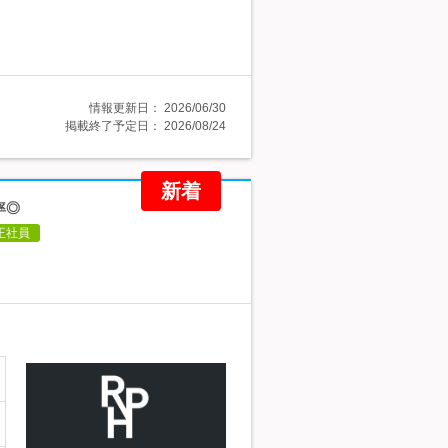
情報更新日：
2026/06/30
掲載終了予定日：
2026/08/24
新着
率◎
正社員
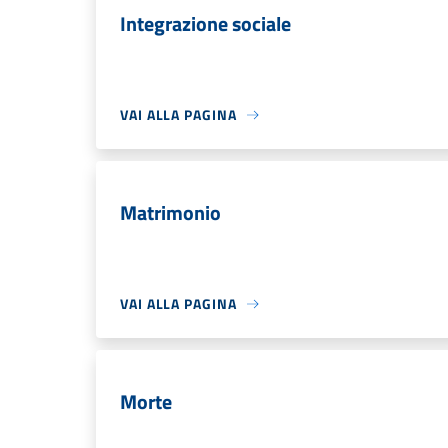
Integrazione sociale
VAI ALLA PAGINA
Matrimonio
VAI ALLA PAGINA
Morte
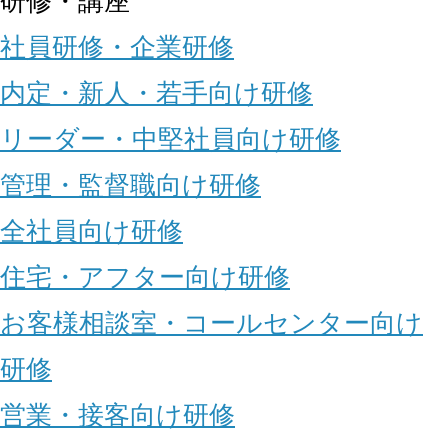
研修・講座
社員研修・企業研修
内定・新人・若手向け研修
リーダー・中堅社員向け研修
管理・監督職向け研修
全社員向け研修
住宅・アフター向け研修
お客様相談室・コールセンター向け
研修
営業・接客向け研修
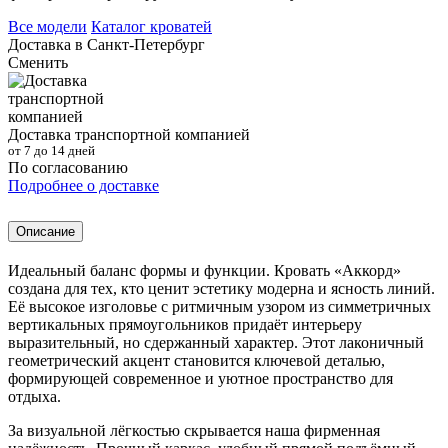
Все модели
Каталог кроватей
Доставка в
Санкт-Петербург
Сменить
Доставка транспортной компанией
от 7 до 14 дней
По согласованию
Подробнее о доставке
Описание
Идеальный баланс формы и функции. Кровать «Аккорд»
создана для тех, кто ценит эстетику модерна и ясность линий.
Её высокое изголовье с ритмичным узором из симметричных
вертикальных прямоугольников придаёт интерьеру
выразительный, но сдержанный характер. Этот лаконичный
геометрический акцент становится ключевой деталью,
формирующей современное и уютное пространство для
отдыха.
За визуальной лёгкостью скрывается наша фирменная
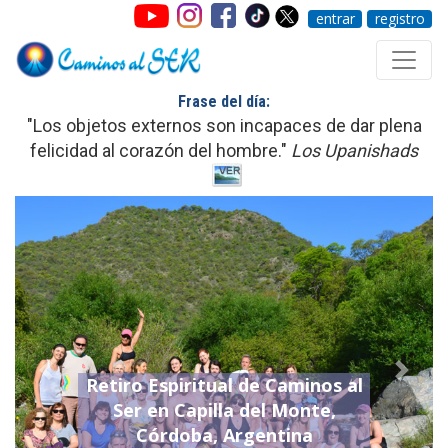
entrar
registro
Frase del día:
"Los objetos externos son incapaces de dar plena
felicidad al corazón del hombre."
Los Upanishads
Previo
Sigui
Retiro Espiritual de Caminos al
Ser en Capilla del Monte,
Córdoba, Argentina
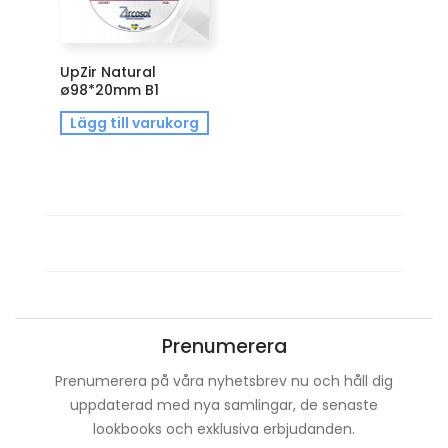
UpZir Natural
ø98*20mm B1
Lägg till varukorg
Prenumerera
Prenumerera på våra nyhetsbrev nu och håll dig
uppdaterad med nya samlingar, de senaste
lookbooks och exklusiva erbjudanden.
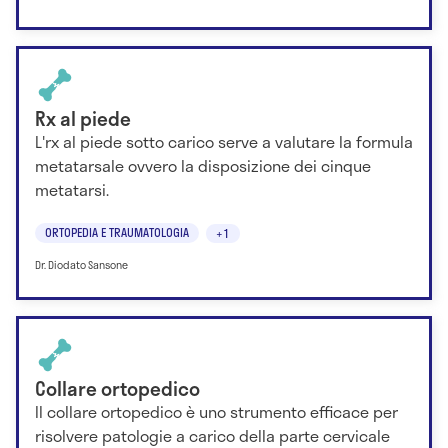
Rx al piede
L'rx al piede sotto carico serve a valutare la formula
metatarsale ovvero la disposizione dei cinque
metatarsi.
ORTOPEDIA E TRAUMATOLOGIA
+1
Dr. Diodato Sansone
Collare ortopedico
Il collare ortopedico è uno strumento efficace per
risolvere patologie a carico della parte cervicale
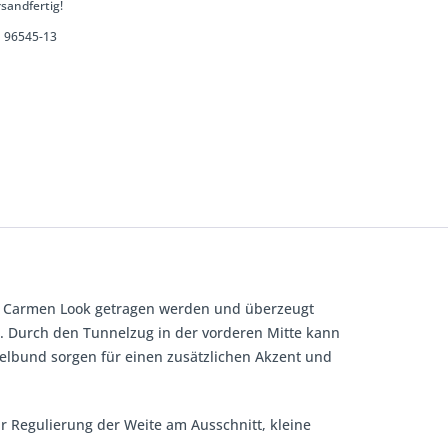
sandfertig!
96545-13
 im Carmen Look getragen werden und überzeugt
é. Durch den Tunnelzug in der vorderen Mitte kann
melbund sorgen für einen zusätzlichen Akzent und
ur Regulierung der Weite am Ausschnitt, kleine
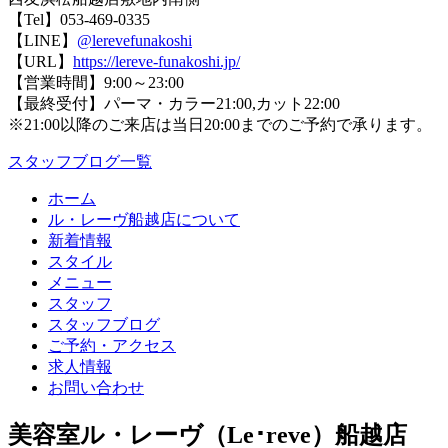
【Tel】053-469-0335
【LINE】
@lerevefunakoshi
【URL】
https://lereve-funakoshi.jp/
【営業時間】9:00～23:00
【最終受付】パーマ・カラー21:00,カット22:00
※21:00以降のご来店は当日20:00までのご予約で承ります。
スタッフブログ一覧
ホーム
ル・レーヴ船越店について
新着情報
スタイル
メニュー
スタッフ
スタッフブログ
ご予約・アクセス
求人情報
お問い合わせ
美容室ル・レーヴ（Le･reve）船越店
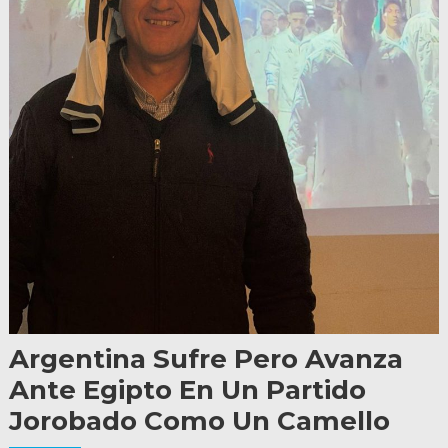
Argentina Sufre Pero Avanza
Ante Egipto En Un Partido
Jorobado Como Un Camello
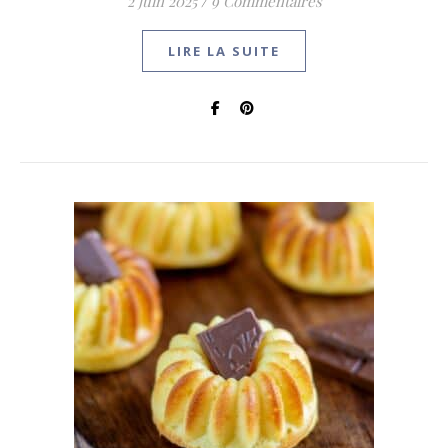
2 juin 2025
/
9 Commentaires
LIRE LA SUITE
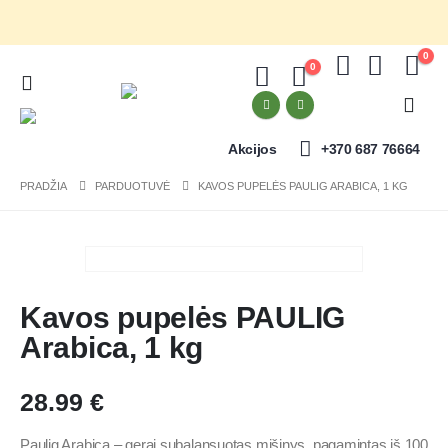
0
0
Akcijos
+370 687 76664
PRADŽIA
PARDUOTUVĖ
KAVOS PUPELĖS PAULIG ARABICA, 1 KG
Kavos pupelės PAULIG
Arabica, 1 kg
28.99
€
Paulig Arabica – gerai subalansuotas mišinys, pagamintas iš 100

...

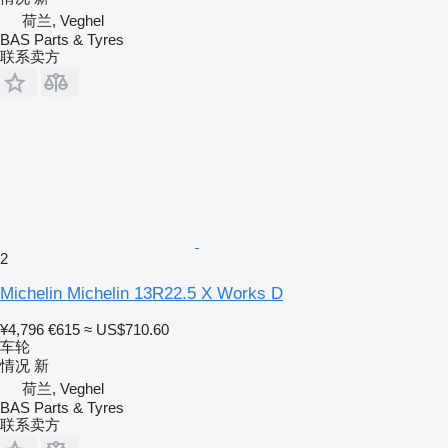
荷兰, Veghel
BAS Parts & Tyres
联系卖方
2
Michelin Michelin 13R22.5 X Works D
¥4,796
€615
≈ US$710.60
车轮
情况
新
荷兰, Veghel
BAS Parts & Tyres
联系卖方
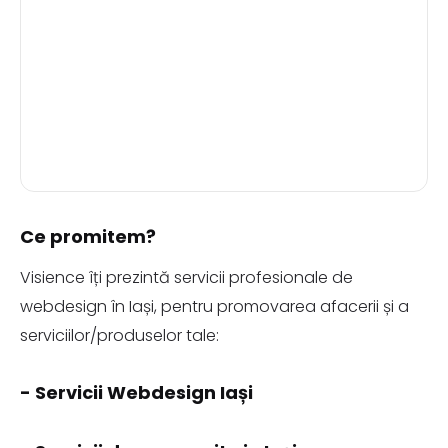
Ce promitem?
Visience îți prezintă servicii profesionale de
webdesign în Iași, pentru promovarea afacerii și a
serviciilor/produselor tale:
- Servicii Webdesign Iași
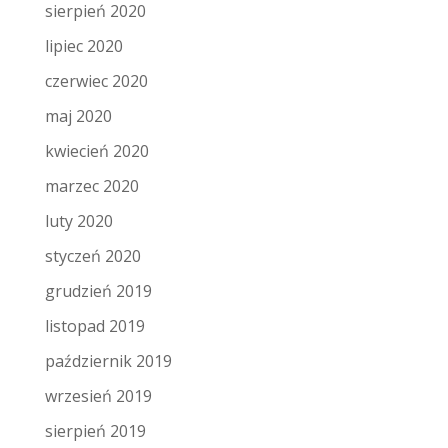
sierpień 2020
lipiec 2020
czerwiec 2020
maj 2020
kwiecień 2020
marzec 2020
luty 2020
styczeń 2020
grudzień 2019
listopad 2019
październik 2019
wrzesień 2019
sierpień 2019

(TASK): Could you print the lines in the rows above, starting at the line containing "sierpień 2020" and ending at the line containing "sierpień 2019", with both of those lines included and every line reproduced verbatim?

(ANSWER TO THE EXERCISE):
sierpień 2020
lipiec 2020
czerwiec 2020
maj 2020
kwiecień 2020
marzec 2020
luty 2020
styczeń 2020
grudzień 2019
listopad 2019
październik 2019
wrzesień 2019
sierpień 2019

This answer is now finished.